### 文档片段:
+++++
CLASSIFIER-FREE GUIDANCE

联合训练无条件和条件模型:Instead of training a separate classifier model, we choose to train an unconditional denoising diffusion model $p_θ(z)$ parameterized through a score estimator ${\epsilon}_{\theta}(\mathbf{z}_{\lambda})$ together with the conditional model $p_θ(z|c)$ parameterized through ${\epsilon}_{\theta}(\mathbf{z}_{\lambda},c)$ .
Frist,We use a single neural network to parameterize both models,
- unconditional model: $\epsilon_{\theta}(\mathbf{z}_{\lambda})=\epsilon_{\theta}(\mathbf{z}_{\lambda},\mathbf{c}=\varnothing)$ .
+++++
### 记录集:
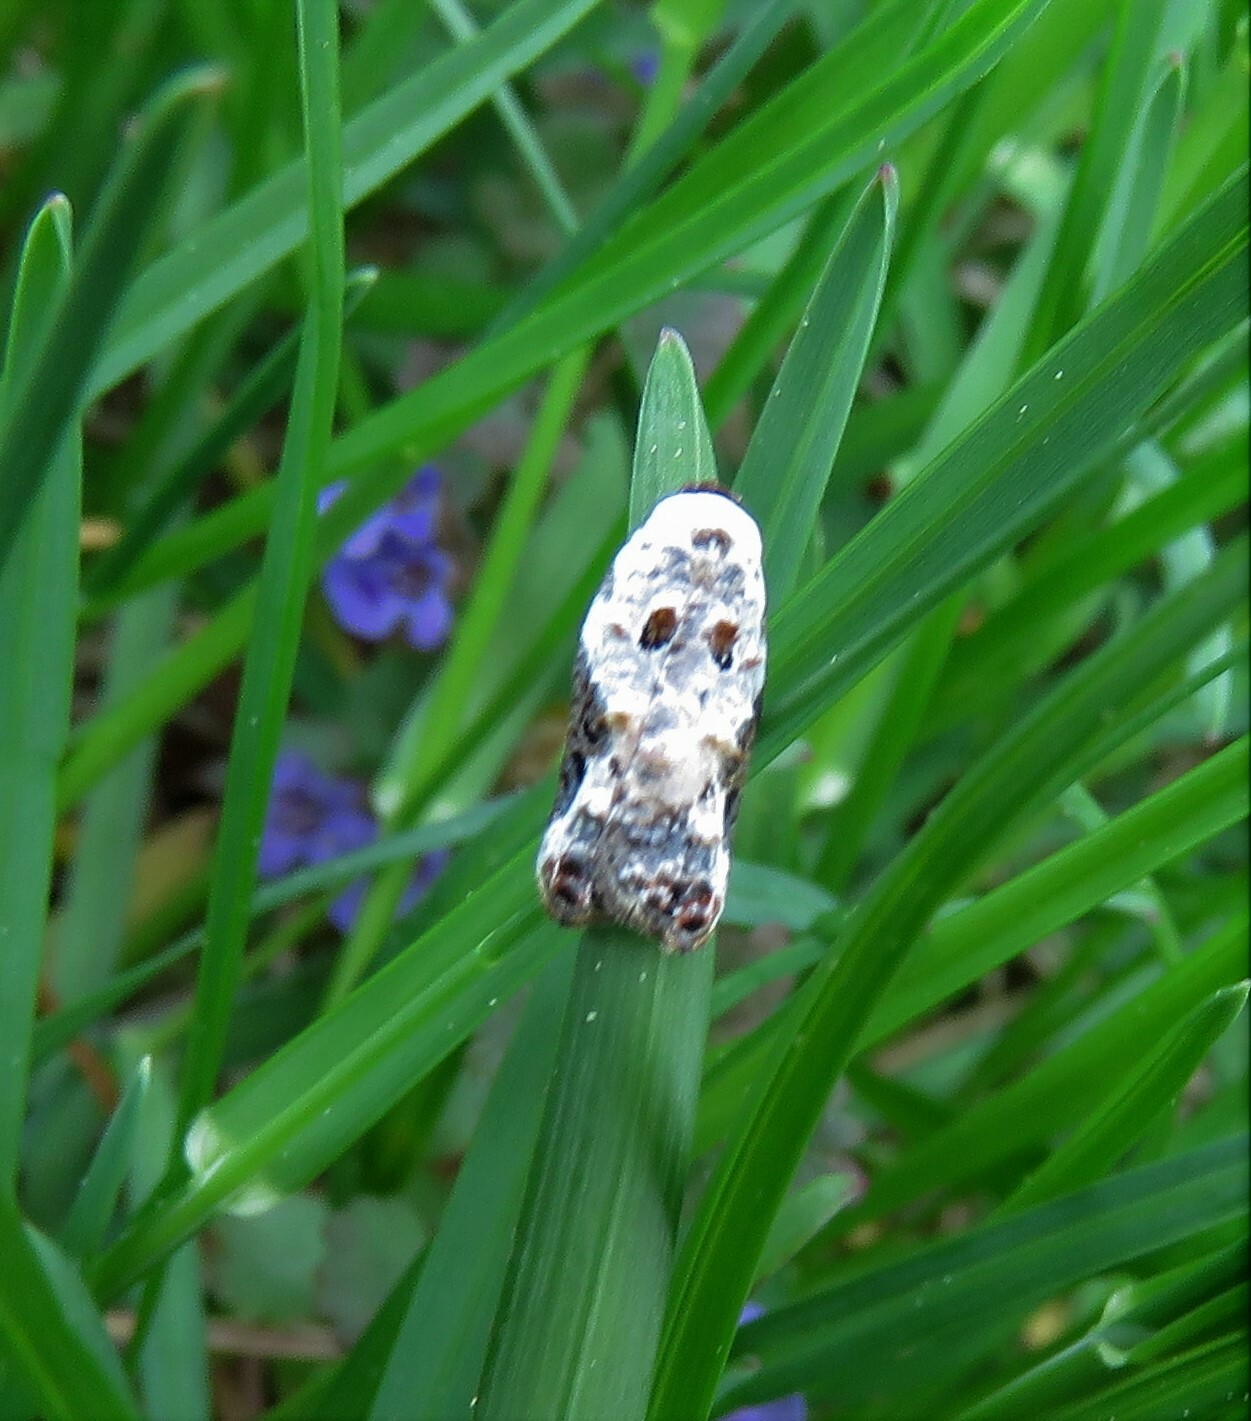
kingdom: Animalia
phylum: Arthropoda
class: Insecta
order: Lepidoptera
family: Tortricidae
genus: Acleris
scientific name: Acleris nivisellana
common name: Snowy-shouldered acleris moth
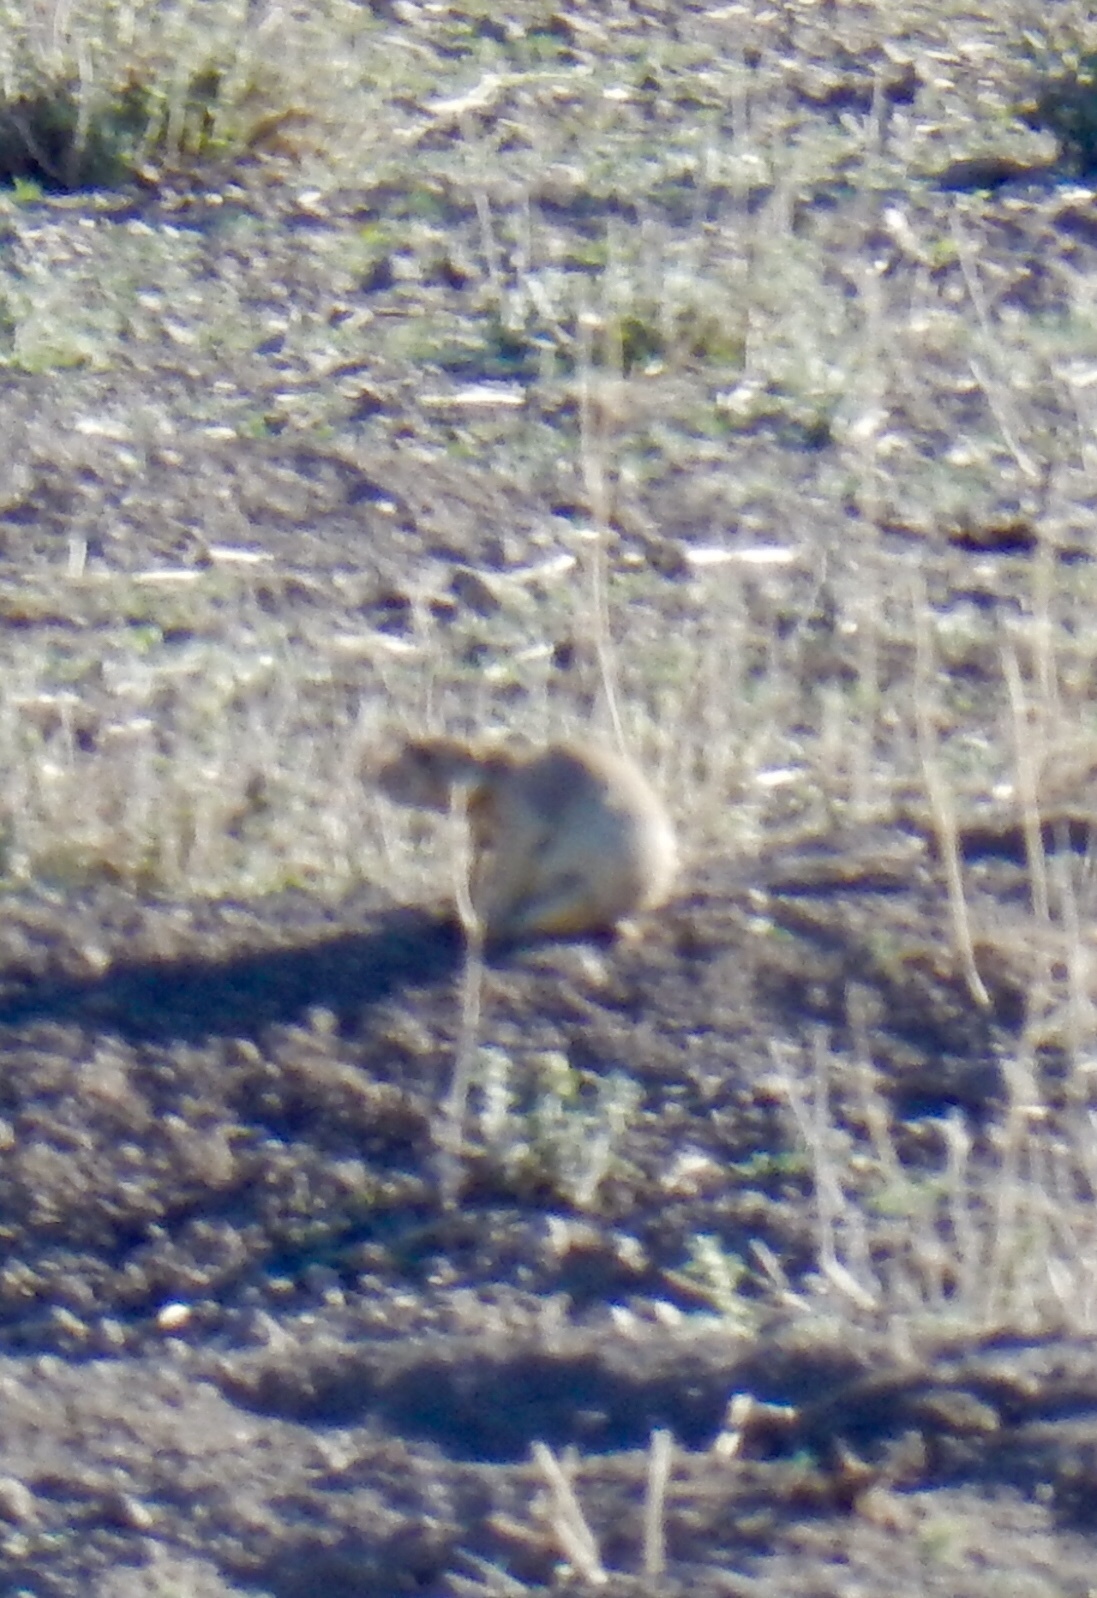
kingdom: Animalia
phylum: Chordata
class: Mammalia
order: Rodentia
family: Sciuridae
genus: Cynomys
+++++
### 任务说明:
请续写上面讲无分类器引导的文档片段，从最后一句之后接着写。

### 练习解答:
- conditional model: $\epsilon_{\theta}(\mathbf{z}_{\lambda},c)$
- We jointly train the unconditional and conditional models simply by randomly setting c to the unconditional class identifier ∅ with some probability puncond, set as a hyperparameter
Then we perform sampling using the following linear combination of the conditional and unconditional score estimates:
$\tilde{\boldsymbol{\epsilon}}_\theta(\mathbf{z}_\lambda,\mathbf{c})=(1+w)\boldsymbol{\epsilon}_\theta(\mathbf{z}_\lambda,\mathbf{c})-w\boldsymbol{\epsilon}_\theta(\mathbf{z}_\lambda)$
- this Eq has no classifier gradient present, so taking a step in the $\tilde{\boldsymbol{\epsilon}_{\theta}}$ direction cannot be interpreted as a gradient-based adversarial attack on an image classifier.
- Furthermore, $\tilde{\boldsymbol{\epsilon}_{\theta}}$ is constructed from score estimates that are non-conservative vector fields due to the use of unconstrained neural networks,
- so there in general cannot exist a scalar potential such as a classifier log likelihood for which $\tilde{\boldsymbol{\epsilon}_{\theta}}$ is the classifier-guided score.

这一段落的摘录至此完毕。